In the case you mentioned it could indeed be more efficient to not use a pointer because the actual value is smaller than a pointer to it (at least on the machine you were using). Bare in mind that on a 32 bit-machine a pointer has 4 bytes (4*8 = 32bits) while on the 64-bit machine you were apparently using the pointer has 8 bytes (8*8 = 64bits).

On even older 16 bit machines pointers do only require 2 bytes, maybe there are some embedded systems still using this architecture, but I don't know about this...

In C, a pointer, any pointer, is just a memory address. You're on a 64-bit machine, and at the hardware level, memory addresses are referred to with 64-bit values. This is why 64-bit machines can use much more memory than 32-bit machines.

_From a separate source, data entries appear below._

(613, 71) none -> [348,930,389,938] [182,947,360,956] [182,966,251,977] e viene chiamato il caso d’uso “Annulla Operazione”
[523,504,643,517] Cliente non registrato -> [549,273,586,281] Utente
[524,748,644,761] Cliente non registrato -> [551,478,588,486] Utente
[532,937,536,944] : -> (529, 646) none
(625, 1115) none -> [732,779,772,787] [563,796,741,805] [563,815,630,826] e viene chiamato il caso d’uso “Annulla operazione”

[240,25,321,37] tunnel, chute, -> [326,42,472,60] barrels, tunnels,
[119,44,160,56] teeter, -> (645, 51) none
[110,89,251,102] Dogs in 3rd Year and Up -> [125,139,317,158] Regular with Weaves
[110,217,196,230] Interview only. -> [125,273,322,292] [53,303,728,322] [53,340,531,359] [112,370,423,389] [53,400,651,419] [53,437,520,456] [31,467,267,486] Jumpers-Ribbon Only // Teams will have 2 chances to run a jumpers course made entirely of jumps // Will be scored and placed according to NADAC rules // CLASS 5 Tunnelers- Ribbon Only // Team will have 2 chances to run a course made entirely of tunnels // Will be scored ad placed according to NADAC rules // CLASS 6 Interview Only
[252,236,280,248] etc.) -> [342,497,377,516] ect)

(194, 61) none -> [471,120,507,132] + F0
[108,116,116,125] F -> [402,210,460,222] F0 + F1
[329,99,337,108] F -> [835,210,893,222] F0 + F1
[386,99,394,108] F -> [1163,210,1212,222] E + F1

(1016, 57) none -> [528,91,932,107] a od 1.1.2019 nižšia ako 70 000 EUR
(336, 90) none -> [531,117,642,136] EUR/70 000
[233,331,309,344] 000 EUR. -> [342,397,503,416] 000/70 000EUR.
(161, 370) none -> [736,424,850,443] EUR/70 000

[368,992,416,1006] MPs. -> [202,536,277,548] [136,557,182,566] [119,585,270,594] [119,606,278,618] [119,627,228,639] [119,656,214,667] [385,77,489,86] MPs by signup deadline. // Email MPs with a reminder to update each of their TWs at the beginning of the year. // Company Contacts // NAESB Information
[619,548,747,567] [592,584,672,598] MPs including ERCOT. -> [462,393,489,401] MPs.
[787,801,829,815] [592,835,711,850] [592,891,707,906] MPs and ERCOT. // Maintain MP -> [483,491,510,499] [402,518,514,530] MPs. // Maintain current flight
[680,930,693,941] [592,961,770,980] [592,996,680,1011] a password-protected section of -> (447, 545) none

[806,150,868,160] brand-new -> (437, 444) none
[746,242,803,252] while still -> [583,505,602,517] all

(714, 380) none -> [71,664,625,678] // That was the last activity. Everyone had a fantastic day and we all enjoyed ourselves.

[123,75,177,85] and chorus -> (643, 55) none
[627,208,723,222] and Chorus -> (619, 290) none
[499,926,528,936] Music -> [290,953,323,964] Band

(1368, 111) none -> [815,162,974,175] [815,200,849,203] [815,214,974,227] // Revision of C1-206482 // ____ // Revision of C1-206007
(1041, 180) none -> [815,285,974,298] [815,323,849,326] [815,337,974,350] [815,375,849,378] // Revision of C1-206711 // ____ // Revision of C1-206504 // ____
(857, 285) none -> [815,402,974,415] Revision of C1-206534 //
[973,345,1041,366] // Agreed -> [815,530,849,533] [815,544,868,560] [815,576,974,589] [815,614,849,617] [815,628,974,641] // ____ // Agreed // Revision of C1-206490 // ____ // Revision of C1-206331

A pointer to an integer can point at a single integer, but the same pointer can also point at ten, twenty, one hundred or one million integers.

Obviously passing a single 8 byte pointer in lieu of a single 4 byte integer is not a win; but passing a single 8 byte pointer in lieu of one million 4 byte integers certainly is.

One thing has nothing to do with the other. One is an address, a pointer to something, doesnt matter if that is a char or short or int or structure. The other is a language specific thing called an int, which the compiler for that system and that version of compiler and perhaps command line options happens to define as some size.

It appears as if you are running on a 64 bit system so all your pointers/addresses are going to be 64 bit. What they point to is a separate discussion, longs are probably going to be 64 bits as well, sometimes ints, shorts probably still 16 bit but not a hard/fast rule and chars hopefully 8 bits, but also not a hard/fast rule.

Where this can get even worse is cross compiling, while using llvm-gcc, before clang was as solid as it is now. With a 64 bit host the bytecode was all being generated based on the 64 bit host, so 64 bit integers, 64 bit pointers, etc. then when you do the backend for the arm target it had to use compiler library calls for all of this 64 bit work. The variables hardly needed to be shorts much less ints, but were ints. the -m32 switch was broken you still got 64 bit integers due to the host not the ultimate target. gcc directly doesnt appear to have this problem and clang+llvm doesnt currently have this problem either.

The short answer is the language defines some data types char, short, int, long, etc and those data types have a compiler implementation defined size. and address is just another implementation defined data type. it is like asking why is a short not the same number of bytes as a long? Because they are different data types one is a short, one is a long. One is an address the other is a variable, two different things.

http://developers.sun.com/solaris/articles/ILP32toLP64Issues.html

When converting 32-bit programs to 64-bit programs, only long types and pointer types change in size from 32 bits to 64 bits; integers of type int stay at 32 bits in size.

In 64-bit executables, pointers are 64-bits. Long ints are also 64-bits, but ints are only 32-bits.

In 32-bit executables, pointers, int's and long ints are all 32-bits. 32-bit executables also support 64-bit "long long" ints.

A pointer must be able to reference all of memory. If the (virtual) memory is larger than 4 Gi bytes or so, then the pointer must be more than 32 bits.